While Wendy’s is closing underperforming locations, it is also actively expanding its footprint by opening new restaurants in strategic locations.
TGI Friday’s Files for Bankruptcy Protection
TGI Friday’s, the once-popular casual dining chain filed for Chapter 11 bankruptcy protection on November 2 after previously discussing the option but not yet confirming it. The COVID-19 pandemic was cited as a major factor for the Chapter 11.
TGI Fridays’ executive chairman, Rohit Manocha, said in a statement:
“The next steps announced today are difficult but necessary actions to protect the best interests of our stakeholders, including our domestic and international franchisees and our valued team members around the world.”

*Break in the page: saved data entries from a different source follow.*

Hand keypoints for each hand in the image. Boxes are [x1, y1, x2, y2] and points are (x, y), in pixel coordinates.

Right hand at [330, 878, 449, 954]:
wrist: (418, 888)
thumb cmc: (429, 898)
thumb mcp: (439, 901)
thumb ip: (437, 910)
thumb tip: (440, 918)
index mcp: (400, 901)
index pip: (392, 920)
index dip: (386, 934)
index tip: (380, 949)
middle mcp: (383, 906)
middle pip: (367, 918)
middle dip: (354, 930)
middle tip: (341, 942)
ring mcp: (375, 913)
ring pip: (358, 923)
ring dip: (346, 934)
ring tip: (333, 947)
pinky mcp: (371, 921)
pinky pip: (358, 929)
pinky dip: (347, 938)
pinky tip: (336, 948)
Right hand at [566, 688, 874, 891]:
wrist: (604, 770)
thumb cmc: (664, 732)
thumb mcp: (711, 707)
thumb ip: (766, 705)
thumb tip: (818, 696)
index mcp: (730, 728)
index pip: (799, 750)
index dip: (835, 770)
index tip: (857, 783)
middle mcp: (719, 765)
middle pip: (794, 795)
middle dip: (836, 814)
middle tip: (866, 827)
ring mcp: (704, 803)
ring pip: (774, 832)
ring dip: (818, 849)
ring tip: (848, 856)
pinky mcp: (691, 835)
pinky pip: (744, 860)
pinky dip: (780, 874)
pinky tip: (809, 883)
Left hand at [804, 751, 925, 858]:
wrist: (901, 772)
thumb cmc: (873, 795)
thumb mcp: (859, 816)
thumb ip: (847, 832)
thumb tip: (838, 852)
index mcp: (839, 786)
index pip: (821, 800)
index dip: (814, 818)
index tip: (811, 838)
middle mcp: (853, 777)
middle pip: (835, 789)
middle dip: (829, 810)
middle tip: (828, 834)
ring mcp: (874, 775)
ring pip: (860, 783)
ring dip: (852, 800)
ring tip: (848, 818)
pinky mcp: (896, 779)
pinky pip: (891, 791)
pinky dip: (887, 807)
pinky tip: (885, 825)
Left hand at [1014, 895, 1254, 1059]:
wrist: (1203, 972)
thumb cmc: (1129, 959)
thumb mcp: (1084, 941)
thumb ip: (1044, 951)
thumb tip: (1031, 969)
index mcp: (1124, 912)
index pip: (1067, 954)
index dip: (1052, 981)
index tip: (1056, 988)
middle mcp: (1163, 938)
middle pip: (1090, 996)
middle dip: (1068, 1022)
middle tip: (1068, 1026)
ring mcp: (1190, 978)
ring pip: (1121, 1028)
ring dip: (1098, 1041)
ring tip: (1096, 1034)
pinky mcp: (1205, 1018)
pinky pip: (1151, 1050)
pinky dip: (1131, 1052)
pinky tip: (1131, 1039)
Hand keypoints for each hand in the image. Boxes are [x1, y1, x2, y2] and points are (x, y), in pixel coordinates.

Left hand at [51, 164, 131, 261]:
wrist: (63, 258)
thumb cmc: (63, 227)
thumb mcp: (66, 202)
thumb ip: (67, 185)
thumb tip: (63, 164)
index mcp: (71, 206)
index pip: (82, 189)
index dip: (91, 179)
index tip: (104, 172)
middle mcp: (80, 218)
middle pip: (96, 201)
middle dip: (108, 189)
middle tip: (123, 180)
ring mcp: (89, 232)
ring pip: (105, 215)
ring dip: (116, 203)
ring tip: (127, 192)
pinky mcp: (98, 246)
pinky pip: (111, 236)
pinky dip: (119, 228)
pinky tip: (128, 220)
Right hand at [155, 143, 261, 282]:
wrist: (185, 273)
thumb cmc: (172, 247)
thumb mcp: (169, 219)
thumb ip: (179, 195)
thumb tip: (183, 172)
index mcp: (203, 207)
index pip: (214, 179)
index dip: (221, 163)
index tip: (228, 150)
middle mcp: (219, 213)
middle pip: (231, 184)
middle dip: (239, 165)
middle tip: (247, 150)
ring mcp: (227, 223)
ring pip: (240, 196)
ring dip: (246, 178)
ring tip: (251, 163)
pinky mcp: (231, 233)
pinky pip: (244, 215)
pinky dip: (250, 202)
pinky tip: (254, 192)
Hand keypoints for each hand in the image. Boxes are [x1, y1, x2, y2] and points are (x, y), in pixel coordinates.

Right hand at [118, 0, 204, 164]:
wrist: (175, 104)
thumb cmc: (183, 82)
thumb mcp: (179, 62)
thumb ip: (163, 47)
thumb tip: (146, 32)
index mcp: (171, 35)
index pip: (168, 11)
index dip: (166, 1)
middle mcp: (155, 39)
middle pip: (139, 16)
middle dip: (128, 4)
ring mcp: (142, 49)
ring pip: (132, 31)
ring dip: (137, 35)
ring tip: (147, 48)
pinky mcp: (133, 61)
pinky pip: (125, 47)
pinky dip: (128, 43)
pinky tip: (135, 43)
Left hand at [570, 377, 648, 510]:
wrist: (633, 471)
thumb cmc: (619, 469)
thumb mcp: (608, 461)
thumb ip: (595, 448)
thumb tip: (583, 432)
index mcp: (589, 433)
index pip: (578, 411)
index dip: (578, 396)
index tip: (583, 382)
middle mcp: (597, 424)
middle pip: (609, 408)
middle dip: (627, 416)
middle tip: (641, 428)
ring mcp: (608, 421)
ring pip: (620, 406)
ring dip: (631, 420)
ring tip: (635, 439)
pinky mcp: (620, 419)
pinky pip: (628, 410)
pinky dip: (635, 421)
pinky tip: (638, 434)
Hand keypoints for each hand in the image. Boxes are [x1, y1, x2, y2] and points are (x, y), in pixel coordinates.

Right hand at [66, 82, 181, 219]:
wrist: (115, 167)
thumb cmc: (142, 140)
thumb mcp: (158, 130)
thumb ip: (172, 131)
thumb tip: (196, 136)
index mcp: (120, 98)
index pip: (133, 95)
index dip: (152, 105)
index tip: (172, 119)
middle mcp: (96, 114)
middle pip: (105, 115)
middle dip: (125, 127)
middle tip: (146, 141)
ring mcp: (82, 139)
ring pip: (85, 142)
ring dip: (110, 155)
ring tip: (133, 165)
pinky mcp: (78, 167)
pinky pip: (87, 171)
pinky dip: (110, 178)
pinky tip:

In the meantime, TGIFriday’s secured financing so they can continue operations while the bankruptcy process plays out. And according to John Bringardner, head of Debtwire, they: “stopped the clock on payments of this month’s rent to landlords and other vendors, giving them breathing room to restructure. The chain will likely have to close or sell unprofitable locations as part of the restructuring.”
Dozens of locations have closed just this past week with more expected to follow. At the chain’s height in 2008, they had over 600 locations active in the US. Last year, 269. They now have around 163 restaurants in the U.S. but it’s unknown if that includes the recent closures or not, so it could be even less than that.
The aim now is to restructure its operations and “explore strategic alternatives in order to ensure the long-term viability of the brand.”